Supply-and-exhaust systems can prioritize supply or exhaust. Predominant supply maintains positive pressure and prevents contaminated air intrusion. Predominant exhaust prevents harmful emissions from spreading. Positive pressure rooms have higher supply than exhaust. Negative pressure rooms have higher exhaust.
Negative pressure rooms isolate airborne viruses by maintaining lower pressure than surrounding areas. Exhaust air passes through filtration. Precise pressure control is achieved via air valves, sensors, and monitoring systems.

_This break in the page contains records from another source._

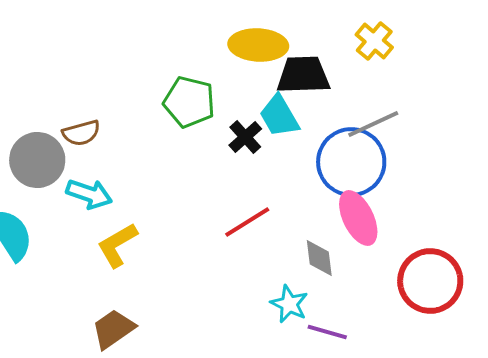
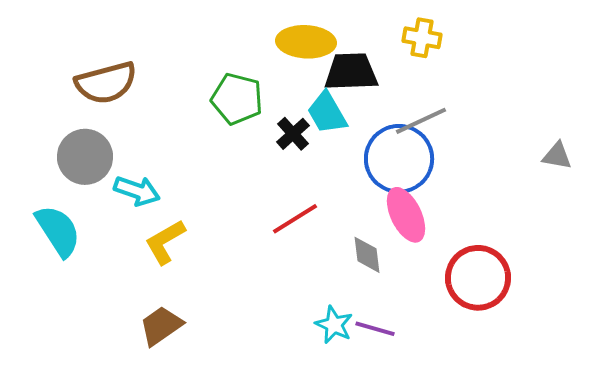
yellow cross: (374, 41) -> (422, 38), turned -30
brown semicircle: (81, 133) -> (106, 83), moved, size x1.6
cyan star: (289, 304) -> (334, 325), moved

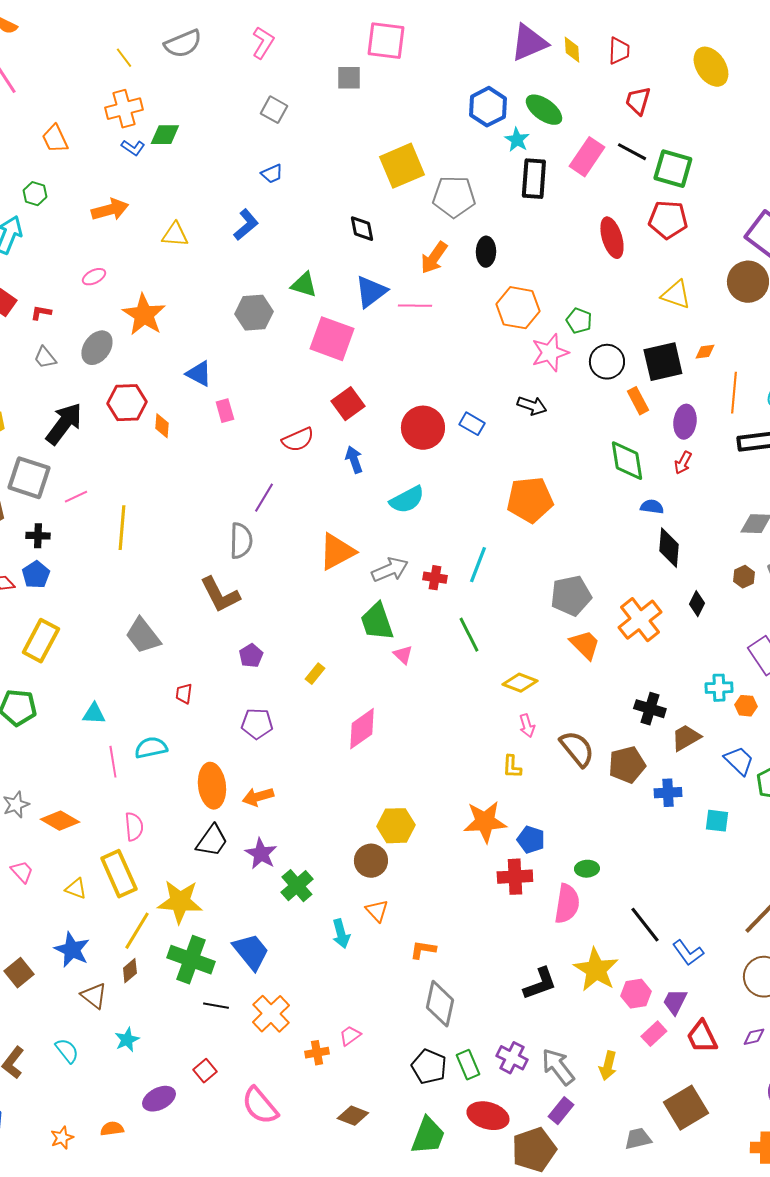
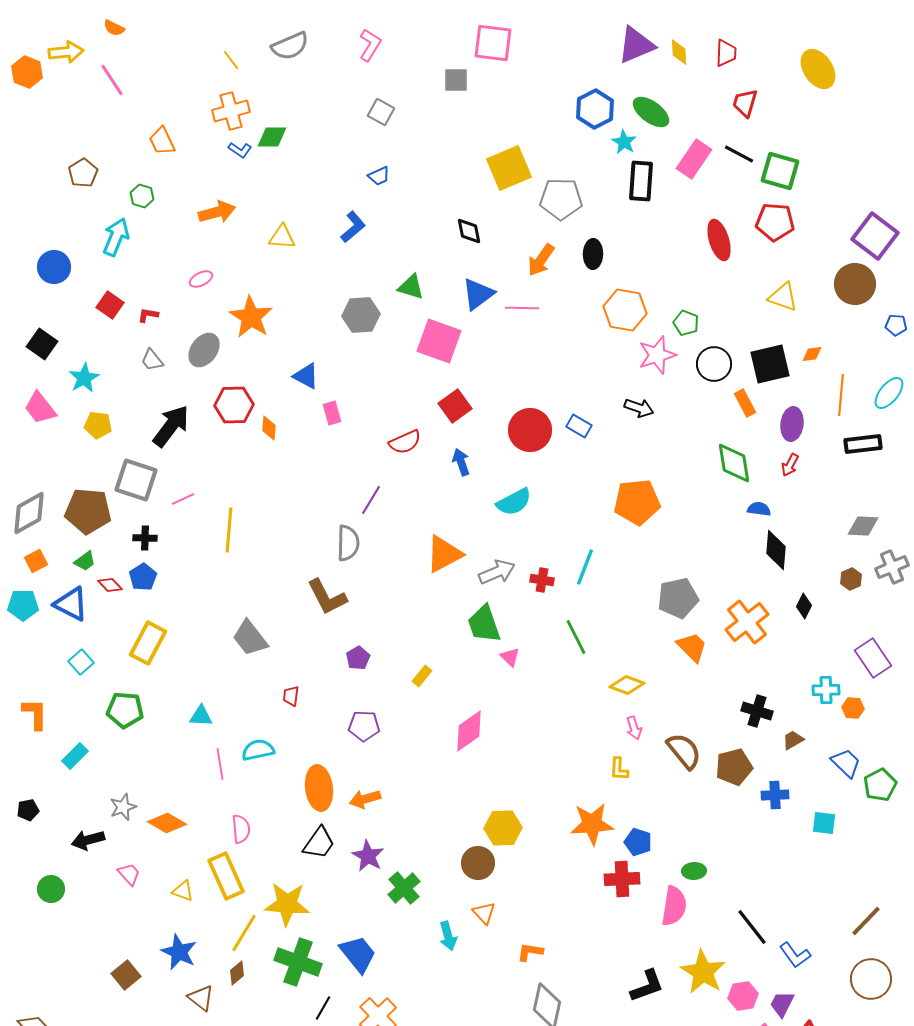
brown trapezoid: (686, 738) -> (793, 740), size x0.7
black line: (216, 1006) -> (323, 1008), turned -70

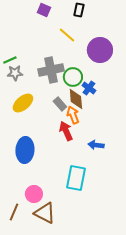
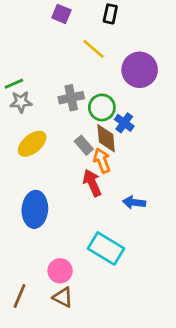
gray cross: (51, 70) -> (71, 98), size x0.7
cyan rectangle: (76, 178) -> (106, 248), turned -70
pink circle: (34, 194) -> (60, 271), moved
brown triangle: (45, 213) -> (63, 297), size x0.7

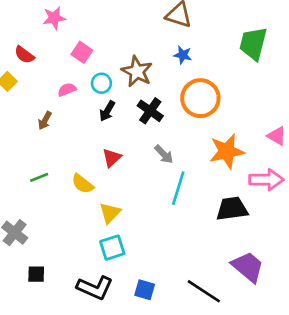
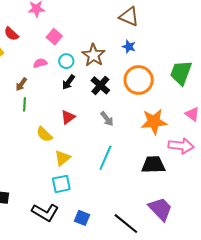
green trapezoid: (253, 44) -> (181, 73), moved
green line: (39, 177) -> (25, 104), moved, turned -72
cyan line: (178, 188) -> (105, 158), moved

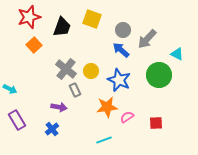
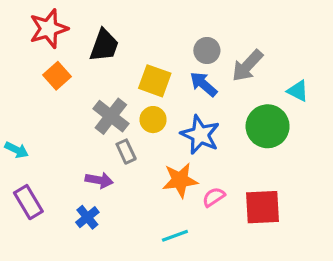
yellow square: (92, 19) -> (155, 81), moved
red square: (156, 123) -> (262, 207), size x1.6

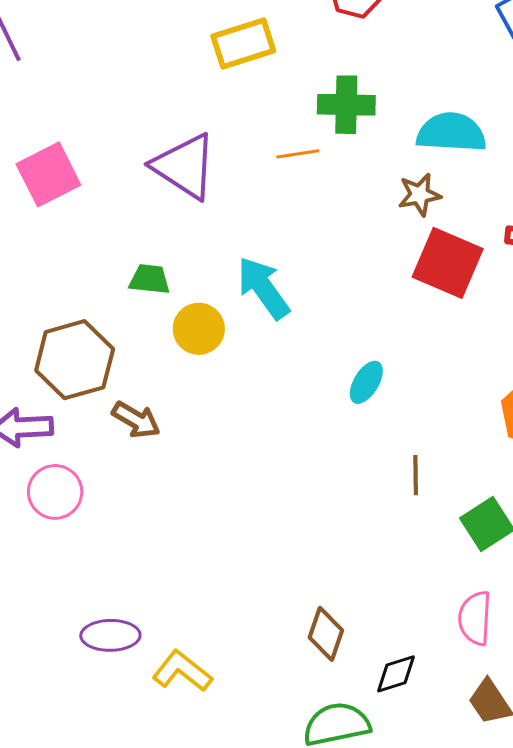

HRV/ERV systems remove stale air and bring in fresh air while retaining energy. HRV retains heat and dehumidifies in summer, suited for colder climates. ERV retains humidity, beneficial in both winter and summer.
Ventilation systems can be local(removes from source to prevent spreading in the room), general(creates the optimum weather condition throughout the room), centralized(covers the whole building), combined(sum of different ventillation systems).
Evaluating Effectiveness
Ventilation effectiveness is assessed by carbon dioxide content compared to MPC and ventilation multiplicity. Ventilation multiplicity is the number of air updates per hour. Actual multiplicity must meet or exceed necessary multiplicity. Equations are provided for calculating both.
Ventilation is effective only if carbon dioxide levels are within MPC and actual multiplicity meets requirements. If either measure fails, the ventilation is deemed ineffective.